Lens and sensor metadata

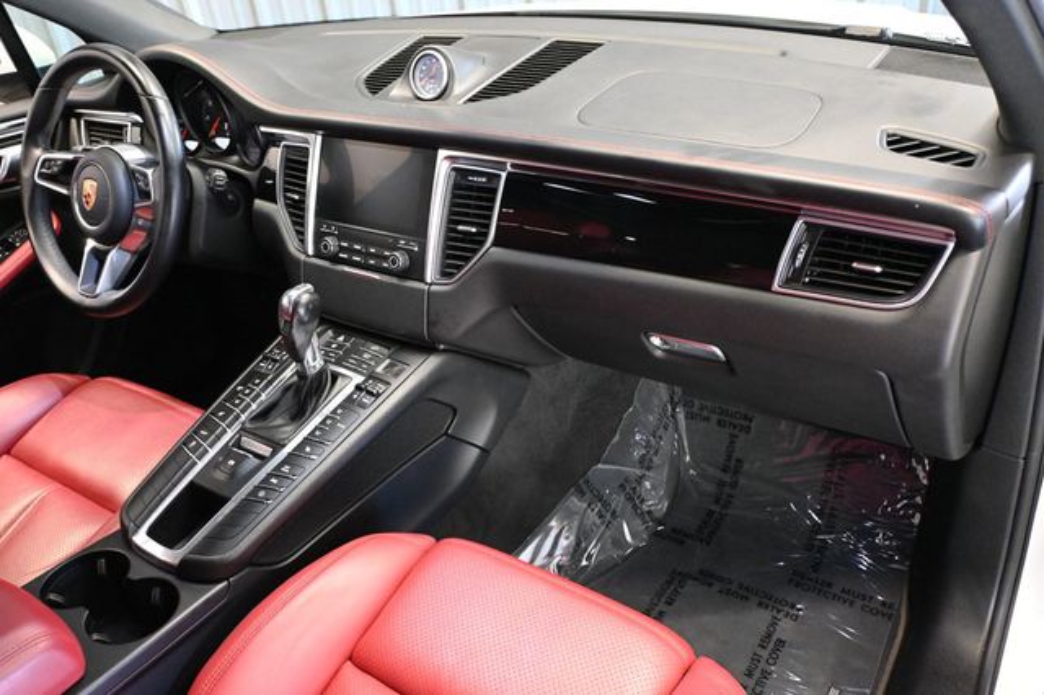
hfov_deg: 63.2
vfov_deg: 44.6
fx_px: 848
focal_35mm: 29
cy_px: 348
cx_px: 522
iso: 5600
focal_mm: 19.5
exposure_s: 1/60
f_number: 3.8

## ABOUT THIS EXERCISE:
Return the entries above exactly and in full; do not include images.

## WRITTEN REPLY:
hfov_deg: 63.2
vfov_deg: 44.6
fx_px: 848
focal_35mm: 29
cy_px: 348
cx_px: 522
iso: 5600
focal_mm: 19.5
exposure_s: 1/60
f_number: 3.8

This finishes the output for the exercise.